Below are records to retype exactly, except for the pictures.

[Extracted page text data]
--*--

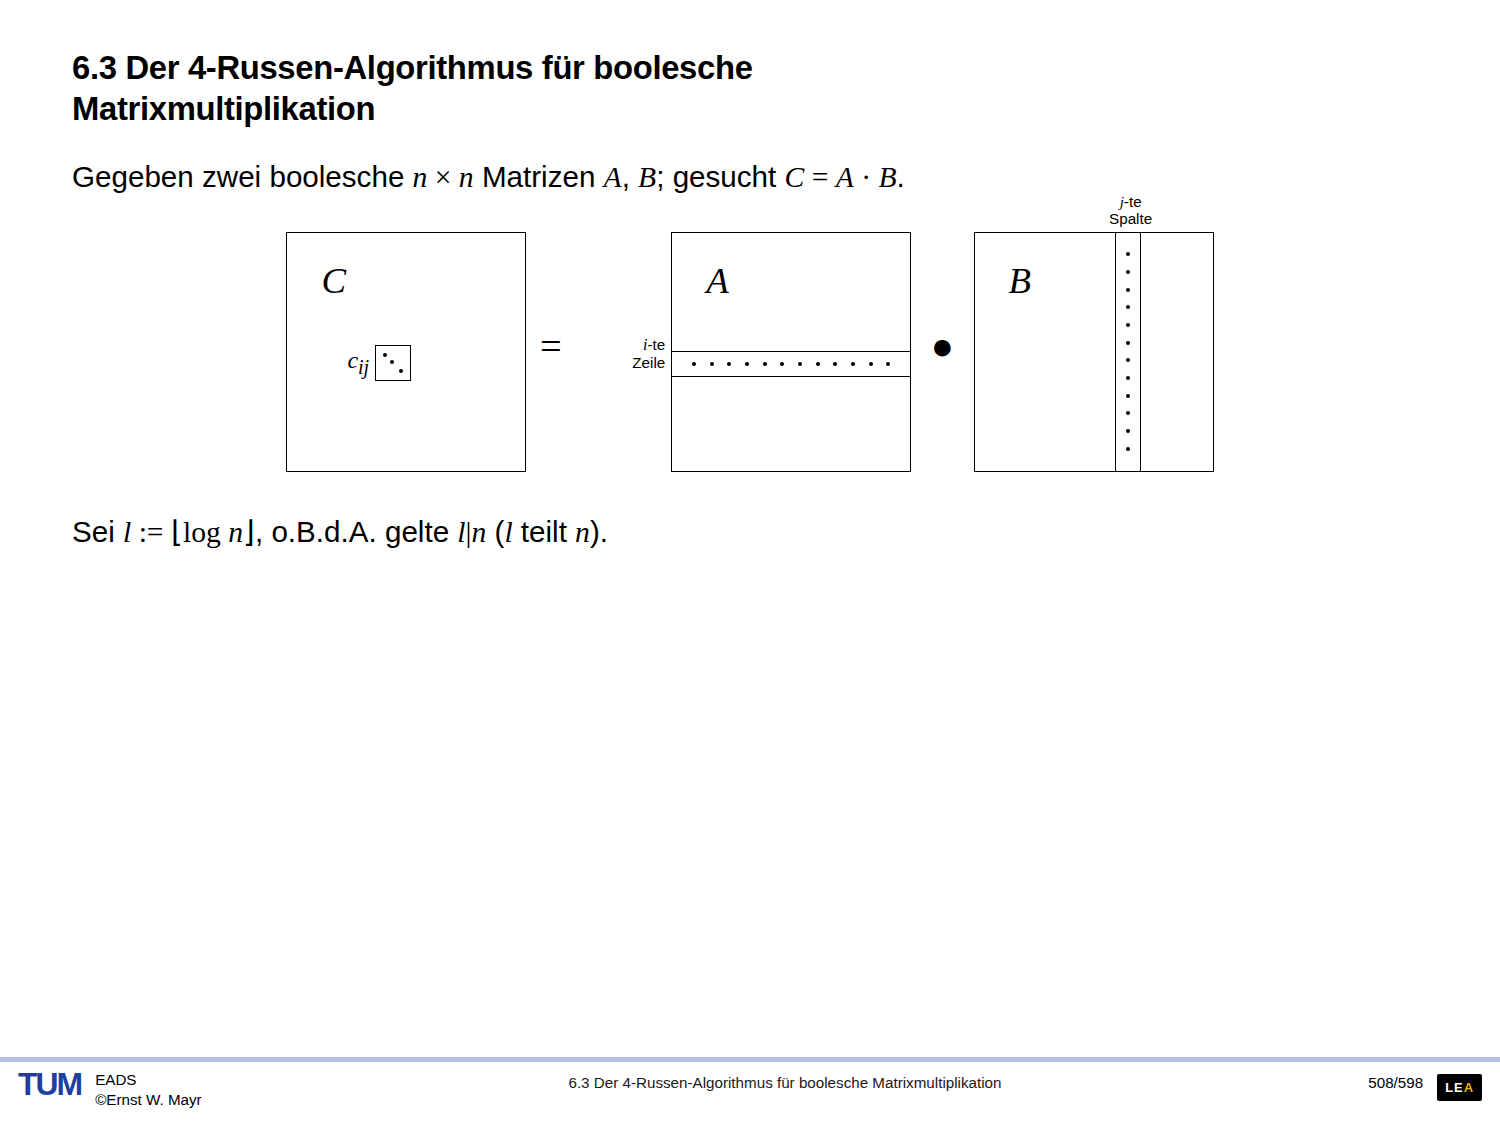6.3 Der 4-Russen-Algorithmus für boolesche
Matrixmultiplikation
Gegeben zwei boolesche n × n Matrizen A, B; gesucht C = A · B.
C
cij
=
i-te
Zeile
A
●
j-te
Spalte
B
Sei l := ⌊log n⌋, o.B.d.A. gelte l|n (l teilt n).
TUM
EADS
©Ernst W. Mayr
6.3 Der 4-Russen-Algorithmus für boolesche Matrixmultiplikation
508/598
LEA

--*--

§ TASK RESPONSE
6.3 Der 4-Russen-Algorithmus für boolesche
Matrixmultiplikation
Gegeben zwei boolesche n × n Matrizen A, B; gesucht C = A · B.
C
cij
=
i-te
Zeile
A
●
j-te
Spalte
B
Sei l := ⌊log n⌋, o.B.d.A. gelte l|n (l teilt n).
TUM
EADS
©Ernst W. Mayr
6.3 Der 4-Russen-Algorithmus für boolesche Matrixmultiplikation
508/598
LEA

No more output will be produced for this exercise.